Se empieza a hablar de pluralidad de opiniones como fundamento de la libertad. Si en un momento la expresión del pueblo burgués fue loable, racional y victoriosa, ahora -en este estado de cosas- la opinión de todos, de absolutamente todos los no instruidos, se ve reducida a una suerte de creencia, a la acepción más miserable y fetiche de la doxa. Cuya utilidad será únicamente para que los intereses generalizables permanezcan. Se empieza también a gestar el desplazamiento de la razón como compinche de la libertad de expresión, optando por la muestra de tolerancia ante todas las opiniones. En su temor al gobierno de la muchedumbre, Stuart Mill empieza a escribir sobre las condiciones de las mujeres, sobre las de los esclavos y, un poco, sobre todo aquello que fuera pertinente para desbaratar al gran volumen de individuos que viven y sufren las mismas circunstancias, condiciones y necesidades, pues justamente es éste su acicate para la conquista de posiciones políticas.

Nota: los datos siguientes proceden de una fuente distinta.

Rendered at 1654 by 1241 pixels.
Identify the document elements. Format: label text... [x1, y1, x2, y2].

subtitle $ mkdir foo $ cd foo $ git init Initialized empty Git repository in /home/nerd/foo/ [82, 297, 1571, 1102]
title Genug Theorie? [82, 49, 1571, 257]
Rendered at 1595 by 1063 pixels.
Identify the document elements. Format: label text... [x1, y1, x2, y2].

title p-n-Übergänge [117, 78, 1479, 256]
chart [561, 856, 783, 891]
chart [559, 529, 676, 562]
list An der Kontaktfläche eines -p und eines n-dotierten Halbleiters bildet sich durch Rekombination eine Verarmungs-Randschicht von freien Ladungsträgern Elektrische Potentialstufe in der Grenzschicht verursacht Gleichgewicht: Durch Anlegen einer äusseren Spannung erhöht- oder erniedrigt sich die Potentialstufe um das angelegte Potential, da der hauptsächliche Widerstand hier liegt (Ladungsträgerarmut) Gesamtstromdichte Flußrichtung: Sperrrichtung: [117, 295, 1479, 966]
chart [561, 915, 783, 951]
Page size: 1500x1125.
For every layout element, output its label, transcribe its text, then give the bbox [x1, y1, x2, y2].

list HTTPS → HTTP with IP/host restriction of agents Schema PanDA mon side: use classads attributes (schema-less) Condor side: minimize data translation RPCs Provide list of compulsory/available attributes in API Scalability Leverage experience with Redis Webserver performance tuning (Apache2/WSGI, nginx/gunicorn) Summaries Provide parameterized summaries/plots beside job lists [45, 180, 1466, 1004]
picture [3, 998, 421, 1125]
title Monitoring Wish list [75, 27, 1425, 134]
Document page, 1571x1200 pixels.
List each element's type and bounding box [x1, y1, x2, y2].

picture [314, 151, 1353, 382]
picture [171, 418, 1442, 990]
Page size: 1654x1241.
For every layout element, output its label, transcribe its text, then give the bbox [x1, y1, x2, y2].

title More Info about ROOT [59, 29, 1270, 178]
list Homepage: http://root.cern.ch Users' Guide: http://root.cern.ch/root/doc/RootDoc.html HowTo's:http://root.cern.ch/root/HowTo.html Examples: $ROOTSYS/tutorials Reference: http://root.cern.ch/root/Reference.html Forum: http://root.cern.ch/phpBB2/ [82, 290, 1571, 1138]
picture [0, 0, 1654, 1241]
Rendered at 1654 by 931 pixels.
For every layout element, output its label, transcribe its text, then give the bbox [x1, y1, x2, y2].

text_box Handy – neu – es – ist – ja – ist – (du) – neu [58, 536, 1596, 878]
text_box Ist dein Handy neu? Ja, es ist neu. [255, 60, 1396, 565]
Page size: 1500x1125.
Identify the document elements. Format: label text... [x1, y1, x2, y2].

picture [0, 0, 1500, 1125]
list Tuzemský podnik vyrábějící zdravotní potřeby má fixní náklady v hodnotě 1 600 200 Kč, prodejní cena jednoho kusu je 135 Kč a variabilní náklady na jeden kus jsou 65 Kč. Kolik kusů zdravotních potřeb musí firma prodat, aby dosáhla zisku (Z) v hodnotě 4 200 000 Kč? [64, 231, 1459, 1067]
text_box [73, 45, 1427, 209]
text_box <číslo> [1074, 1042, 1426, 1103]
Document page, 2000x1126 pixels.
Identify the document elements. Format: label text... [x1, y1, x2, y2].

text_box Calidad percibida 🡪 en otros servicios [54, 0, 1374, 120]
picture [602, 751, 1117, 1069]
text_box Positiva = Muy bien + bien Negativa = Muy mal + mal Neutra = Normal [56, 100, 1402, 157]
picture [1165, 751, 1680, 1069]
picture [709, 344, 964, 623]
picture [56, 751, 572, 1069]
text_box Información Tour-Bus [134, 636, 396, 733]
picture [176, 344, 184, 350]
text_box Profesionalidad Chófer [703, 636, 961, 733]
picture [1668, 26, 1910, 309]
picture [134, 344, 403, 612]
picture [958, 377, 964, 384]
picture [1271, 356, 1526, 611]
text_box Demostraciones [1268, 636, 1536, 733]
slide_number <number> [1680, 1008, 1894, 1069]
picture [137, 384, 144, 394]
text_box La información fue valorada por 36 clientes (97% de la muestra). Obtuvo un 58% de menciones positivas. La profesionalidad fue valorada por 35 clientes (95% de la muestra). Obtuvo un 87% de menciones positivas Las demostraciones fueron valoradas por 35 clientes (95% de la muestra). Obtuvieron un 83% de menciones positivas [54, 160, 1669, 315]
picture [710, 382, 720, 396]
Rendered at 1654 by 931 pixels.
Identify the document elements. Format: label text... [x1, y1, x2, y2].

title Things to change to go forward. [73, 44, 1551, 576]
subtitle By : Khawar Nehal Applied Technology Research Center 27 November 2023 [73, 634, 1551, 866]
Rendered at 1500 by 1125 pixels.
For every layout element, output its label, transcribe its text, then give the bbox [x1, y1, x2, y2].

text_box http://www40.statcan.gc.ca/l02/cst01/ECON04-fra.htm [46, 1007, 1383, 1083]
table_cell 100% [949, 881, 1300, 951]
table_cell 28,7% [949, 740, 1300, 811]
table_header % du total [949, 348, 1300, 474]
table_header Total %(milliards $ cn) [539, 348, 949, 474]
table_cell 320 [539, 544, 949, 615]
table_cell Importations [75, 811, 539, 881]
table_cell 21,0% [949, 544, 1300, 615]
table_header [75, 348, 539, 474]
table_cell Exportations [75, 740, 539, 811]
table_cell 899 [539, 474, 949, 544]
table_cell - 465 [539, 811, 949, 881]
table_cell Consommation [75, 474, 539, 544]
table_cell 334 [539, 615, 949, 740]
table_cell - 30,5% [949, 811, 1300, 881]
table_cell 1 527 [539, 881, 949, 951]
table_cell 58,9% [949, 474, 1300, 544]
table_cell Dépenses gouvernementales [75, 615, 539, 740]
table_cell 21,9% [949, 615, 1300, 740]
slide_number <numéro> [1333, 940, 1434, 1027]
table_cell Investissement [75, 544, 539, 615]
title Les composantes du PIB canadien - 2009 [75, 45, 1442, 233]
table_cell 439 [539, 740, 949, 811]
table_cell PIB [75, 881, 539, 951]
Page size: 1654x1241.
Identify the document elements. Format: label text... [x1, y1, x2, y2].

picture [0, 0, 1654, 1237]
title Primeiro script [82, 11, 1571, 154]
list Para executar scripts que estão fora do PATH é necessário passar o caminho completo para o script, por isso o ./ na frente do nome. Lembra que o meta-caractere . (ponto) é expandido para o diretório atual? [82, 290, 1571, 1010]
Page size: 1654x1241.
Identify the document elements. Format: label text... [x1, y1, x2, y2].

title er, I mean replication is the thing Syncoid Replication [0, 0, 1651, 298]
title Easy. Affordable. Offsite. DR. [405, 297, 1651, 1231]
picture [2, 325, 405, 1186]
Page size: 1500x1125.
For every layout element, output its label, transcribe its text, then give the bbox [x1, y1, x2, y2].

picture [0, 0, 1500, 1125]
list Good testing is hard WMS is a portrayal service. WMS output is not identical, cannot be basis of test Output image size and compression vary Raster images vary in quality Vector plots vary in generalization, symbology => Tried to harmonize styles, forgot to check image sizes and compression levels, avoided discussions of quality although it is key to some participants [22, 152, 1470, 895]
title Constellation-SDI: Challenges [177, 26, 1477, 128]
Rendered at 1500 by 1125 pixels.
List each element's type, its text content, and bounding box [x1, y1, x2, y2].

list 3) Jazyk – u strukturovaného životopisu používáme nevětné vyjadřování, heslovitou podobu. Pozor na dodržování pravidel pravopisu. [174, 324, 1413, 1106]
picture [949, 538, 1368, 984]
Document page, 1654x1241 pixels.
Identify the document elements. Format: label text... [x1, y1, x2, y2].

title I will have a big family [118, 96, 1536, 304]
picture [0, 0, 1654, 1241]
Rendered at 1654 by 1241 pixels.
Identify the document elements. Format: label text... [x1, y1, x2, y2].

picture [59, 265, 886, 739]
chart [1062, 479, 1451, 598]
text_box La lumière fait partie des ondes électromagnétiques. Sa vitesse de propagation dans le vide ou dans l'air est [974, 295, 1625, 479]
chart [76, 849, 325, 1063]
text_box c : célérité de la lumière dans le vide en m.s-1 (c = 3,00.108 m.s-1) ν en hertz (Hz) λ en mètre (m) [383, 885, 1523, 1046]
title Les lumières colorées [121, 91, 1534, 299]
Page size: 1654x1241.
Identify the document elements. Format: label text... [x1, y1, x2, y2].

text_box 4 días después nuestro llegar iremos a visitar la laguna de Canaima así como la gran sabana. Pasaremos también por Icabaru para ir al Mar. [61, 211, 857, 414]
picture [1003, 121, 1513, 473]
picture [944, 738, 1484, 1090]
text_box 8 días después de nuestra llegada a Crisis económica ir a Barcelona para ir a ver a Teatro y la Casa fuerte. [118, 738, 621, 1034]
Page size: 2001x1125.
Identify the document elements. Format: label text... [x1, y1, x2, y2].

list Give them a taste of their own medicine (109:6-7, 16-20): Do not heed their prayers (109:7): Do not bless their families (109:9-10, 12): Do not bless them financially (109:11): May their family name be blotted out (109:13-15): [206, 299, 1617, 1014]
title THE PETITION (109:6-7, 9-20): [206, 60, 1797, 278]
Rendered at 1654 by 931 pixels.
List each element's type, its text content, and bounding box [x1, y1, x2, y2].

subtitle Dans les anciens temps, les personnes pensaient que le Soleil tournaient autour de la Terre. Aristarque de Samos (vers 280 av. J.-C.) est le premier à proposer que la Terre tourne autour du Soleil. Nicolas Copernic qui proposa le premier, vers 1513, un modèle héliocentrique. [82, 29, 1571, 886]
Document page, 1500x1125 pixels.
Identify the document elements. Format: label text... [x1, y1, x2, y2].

En la larga historia del reconocimiento de la muchedumbre,  se pasa de las casas de beneficencia con aires de penitenciarías, en las que pedir más comida equivalía a la expulsión; luego, a la extensión de derechos políticos de una masa fragmentada y dispersa en atomizados grupos de acción (negros, mujeres, esclavos) a finales del siglo XIX, hasta arribar al tan inútil, repetitivo y reduccionista comentario del liberalismo tercermundista que reza: los pobres son pobres porque quieren.